Angela emerged from the subway a few moments behind me.  She opened a silver cigarette case and pulled one of the contents to her lips.  She made no effort to find a lighter, perhaps because she didn’t have one or more likely because she looks like the kind of woman who is accustomed to having men light her cigarettes for her.  I was happy to oblige.

“Thank you, apparently it’s not dead” she said.

“All indications are that it’s on life support but certainly not dead just yet.”

I retraced the two steps I had taken to extend my lighter to her and went back to reading email on the crackberry. 

“So that’s your thing? You appear out of nowhere, light a woman’s fire and then go back to whatever you were doing so you look mysterious, is that you’re thing?” Angela volleyed.

“Ha, No, that’s not quite the plan.  I just think that courtesies should be extended on their own accord and not because the recipient happens to be good looking.”

“It doesn’t look like it’s going to let up anytime soon” Angela said by way of changing the subject.

“Yeah, I think I am just going to give up and just go upstairs to Morton’s for a cocktail. Would you care to join me?”

It was a throwaway invitation – the kind that is only accepted in the movies.  Not just because two strangers rarely meet on the street and share a cocktail minutes later (though more people should) but also because Angela is extremely tall for a woman and I am of average height for a man.  Yet she accepted.

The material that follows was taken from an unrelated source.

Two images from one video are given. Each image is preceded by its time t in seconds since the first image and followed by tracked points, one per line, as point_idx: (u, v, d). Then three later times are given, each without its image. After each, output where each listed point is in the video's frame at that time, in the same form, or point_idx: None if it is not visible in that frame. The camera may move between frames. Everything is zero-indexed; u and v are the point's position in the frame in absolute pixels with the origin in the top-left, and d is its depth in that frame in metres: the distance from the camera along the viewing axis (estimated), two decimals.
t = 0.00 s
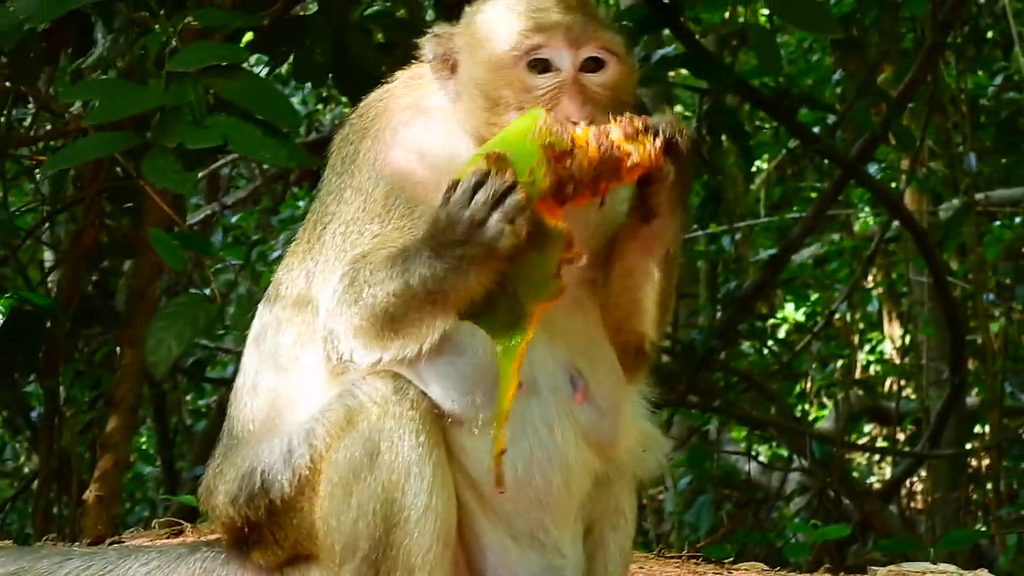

I don’t think it took more than five minutes before I thought differently of both the offer and acceptance.  We had barely settled into a corner table on the covered patio and my bourbon had yet to arrive before a string of questions from Angela had been asked (and mostly obfuscated) in an effort for her to discern one thing: do I have enough money and/or juice to justify her sitting with me. 

Where did I go to school? Grad School? What do I do for a living? Where do I live? When did I buy? Parents?

About the time that Angela finished her glass of wine and the first part of her questioning, I had reached my breaking point.

“Thanks for having a drink with me.  If you leave me your business card, I am pretty sure that I can forward you my CV and credit report right from my blackberry.”

“I don’t think that will be necessary” she said her body unfolded from the chair and she grabbed her purse.

“I suppose not, but thanks anyway for having the drink.”